I like the approach AGGrid uses - they provide a viewport based interface that the grid uses to display data, and you can implement that interface on top of your data model - https://www.ag-grid.com/javascript-data-grid/viewport/. Unfortunately it's only available in their enterprise version, but this approach scales to both grid and chart based UIs. D3 has a bit of that flavor as well, since you can map visual attributes into your underlying data any way you'd like.

I was assuming you were referring to a declarative approach in your previous message.

The Ag Grid approach makes sense if data and vis need to be wired together programmatically.

I didn't know GoG existed when it came to writing up a couple of tutorials[1][2] on how to go about building a (very, very simple) charting tool[3] on top of my canvas library. I'm going to have to re-assess those lessons, and add some links to other guides, now that I know about them.

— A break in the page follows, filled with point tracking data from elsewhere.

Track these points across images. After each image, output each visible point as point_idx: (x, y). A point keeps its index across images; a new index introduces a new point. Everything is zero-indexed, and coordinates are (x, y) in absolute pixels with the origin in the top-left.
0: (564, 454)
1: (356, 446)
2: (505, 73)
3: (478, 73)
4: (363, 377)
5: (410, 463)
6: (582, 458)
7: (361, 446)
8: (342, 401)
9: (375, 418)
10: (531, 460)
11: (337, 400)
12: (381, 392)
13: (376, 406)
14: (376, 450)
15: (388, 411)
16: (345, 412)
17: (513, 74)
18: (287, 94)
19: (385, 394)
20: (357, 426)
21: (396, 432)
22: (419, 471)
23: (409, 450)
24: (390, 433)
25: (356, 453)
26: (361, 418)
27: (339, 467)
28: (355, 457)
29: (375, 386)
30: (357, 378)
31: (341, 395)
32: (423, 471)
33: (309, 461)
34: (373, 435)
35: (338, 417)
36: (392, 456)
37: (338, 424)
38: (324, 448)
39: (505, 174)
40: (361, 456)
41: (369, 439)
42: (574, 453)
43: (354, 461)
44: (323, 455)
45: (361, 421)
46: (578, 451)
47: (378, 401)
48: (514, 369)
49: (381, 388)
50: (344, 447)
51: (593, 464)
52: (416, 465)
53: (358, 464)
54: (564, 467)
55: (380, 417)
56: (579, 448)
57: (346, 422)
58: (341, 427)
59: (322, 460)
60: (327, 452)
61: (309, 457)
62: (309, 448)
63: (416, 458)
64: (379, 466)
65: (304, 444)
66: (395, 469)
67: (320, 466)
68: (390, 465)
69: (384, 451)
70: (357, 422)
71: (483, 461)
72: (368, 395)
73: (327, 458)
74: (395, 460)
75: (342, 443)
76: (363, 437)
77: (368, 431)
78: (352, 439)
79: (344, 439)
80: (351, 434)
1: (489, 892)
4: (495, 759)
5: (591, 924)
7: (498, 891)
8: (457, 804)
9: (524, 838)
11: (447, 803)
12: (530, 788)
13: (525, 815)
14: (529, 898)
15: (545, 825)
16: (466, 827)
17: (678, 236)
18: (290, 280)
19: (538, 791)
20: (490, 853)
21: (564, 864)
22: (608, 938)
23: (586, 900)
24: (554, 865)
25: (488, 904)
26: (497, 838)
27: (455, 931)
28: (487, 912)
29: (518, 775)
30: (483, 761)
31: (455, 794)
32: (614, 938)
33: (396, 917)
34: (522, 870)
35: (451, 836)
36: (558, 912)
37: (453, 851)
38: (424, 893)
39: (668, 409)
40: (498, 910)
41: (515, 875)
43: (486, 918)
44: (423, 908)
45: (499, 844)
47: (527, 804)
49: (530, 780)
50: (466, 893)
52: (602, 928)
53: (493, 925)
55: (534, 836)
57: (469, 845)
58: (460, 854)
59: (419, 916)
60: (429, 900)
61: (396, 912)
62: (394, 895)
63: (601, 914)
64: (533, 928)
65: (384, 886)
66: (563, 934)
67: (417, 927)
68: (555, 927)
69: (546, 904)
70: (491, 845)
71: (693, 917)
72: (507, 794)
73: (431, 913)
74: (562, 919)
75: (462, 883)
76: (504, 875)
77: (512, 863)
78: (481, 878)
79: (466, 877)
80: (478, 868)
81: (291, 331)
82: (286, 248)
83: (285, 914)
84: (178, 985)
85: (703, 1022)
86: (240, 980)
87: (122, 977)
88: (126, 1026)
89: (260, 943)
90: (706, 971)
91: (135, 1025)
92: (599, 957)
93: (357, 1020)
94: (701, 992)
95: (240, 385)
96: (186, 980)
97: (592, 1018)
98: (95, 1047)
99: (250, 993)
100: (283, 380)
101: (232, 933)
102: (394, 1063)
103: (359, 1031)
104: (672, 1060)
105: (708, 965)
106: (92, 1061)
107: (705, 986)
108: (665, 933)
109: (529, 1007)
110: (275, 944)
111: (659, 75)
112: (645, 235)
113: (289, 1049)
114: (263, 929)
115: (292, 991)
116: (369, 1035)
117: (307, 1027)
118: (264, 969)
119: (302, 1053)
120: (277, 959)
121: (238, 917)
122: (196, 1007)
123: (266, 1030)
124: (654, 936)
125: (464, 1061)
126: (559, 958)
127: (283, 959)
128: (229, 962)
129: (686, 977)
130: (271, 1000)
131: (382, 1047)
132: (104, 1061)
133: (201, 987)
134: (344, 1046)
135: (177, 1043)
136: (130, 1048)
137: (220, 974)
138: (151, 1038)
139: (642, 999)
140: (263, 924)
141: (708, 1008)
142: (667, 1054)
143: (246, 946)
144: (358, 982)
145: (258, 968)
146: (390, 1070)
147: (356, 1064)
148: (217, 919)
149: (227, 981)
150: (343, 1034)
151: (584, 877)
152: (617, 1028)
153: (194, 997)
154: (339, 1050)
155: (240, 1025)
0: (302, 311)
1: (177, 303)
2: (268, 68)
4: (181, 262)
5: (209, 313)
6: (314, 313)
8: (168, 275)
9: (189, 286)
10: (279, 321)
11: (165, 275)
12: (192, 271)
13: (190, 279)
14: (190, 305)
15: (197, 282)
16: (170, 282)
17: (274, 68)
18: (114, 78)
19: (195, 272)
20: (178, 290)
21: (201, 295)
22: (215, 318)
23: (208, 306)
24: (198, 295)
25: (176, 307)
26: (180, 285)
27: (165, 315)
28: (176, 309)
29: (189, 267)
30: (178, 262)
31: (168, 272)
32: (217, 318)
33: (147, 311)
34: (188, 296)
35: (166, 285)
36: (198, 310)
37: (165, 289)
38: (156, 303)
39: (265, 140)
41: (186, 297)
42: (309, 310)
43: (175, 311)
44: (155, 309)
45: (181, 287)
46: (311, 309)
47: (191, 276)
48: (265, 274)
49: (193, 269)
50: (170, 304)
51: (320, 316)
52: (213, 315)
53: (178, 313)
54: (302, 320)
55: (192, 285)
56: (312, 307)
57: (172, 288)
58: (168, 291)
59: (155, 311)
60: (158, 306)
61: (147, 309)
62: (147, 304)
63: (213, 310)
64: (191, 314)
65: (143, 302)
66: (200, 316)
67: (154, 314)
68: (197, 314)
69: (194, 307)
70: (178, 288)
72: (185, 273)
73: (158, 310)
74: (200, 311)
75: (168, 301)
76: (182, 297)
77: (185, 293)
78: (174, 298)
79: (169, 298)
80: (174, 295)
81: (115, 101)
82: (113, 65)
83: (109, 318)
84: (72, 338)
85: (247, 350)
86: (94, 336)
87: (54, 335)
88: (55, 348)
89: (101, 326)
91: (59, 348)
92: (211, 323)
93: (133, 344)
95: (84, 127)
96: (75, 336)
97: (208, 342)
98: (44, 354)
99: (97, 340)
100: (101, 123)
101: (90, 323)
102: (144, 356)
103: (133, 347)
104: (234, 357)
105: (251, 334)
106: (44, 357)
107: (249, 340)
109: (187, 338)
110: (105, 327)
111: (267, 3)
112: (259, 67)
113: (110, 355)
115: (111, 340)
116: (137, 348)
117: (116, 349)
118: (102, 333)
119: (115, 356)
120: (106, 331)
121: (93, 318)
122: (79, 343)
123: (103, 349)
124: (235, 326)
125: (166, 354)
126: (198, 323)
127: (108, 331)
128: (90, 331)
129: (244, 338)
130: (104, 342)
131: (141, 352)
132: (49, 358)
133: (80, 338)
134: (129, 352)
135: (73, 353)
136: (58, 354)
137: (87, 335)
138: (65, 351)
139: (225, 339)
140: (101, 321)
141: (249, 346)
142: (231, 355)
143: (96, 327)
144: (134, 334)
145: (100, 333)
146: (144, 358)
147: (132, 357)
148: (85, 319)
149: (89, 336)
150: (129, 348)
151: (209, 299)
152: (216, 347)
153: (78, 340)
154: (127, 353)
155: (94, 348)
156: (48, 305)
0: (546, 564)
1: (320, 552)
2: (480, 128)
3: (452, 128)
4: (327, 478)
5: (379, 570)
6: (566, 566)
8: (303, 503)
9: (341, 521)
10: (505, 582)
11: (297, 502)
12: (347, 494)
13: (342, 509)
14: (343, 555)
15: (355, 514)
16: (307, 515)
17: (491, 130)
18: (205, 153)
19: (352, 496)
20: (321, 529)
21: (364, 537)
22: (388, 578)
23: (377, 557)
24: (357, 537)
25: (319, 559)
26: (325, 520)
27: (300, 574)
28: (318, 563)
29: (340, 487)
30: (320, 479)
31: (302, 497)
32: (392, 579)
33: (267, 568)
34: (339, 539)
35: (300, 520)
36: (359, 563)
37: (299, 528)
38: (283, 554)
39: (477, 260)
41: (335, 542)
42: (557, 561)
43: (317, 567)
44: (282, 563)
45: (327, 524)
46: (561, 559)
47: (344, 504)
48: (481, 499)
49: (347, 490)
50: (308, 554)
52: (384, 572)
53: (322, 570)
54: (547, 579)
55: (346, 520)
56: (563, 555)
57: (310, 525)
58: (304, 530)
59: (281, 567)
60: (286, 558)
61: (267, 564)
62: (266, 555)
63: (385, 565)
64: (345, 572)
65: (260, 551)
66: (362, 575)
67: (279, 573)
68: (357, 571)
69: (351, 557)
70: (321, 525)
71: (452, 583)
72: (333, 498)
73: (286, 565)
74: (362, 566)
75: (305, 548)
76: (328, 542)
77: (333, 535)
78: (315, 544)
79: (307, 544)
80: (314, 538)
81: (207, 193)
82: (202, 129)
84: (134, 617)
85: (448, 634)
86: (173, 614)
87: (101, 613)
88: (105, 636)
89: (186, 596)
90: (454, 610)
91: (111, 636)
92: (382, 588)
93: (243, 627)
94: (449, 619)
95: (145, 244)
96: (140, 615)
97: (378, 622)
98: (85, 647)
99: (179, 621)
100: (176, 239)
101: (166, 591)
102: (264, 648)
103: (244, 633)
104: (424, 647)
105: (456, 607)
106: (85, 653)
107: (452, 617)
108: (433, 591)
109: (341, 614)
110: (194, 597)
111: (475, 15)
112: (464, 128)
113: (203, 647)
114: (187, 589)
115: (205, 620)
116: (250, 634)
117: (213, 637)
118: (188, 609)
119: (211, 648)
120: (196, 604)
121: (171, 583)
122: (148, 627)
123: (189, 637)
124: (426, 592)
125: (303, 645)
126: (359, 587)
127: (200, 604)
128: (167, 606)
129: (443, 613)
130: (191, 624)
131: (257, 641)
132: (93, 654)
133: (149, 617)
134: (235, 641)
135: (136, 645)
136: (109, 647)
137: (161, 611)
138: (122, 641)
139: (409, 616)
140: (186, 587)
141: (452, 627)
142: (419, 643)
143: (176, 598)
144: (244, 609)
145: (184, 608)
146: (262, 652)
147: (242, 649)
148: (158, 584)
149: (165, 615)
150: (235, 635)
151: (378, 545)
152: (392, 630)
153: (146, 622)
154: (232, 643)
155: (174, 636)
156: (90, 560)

Luckily for me, the main purpose of the lessons was not so much about how to build a charting tool, but rather concentrated on how to break the code into modules in the hope that some of the modules could be reused in other, similar projects.

If I'm making obvious mistakes in the approach, or code, that I set out in the lessons then feedback is always welcome so corrections/improvements can be made to them!

[1] - Building the chart frame, code management, etc - https://scrawl-v8.rikweb.org.uk/learn/eighth-lesson/

[2] - Generate bar charts and line charts from crime data - https://scrawl-v8.rikweb.org.uk/learn/ninth-lesson/

[3] - demo of the final code - https://scrawl-v8.rikweb.org.uk/demo/modules-001.html

Here's a ~4K line implementation of a useful GoG subset that you might find useful:

https://github.com/h2oai/lightning/blob/master/src/lightning...

It's used in H2O: https://github.com/h2oai/h2o-3

As the other guy mentioned this has nothing to do with GoG. A good data language or library should provide the user (and plotting libraries) copyless, cheap and immutable slices of the data being handled. Javascript just doesn't really have one. It shouldn't be the concern of the plotting library however.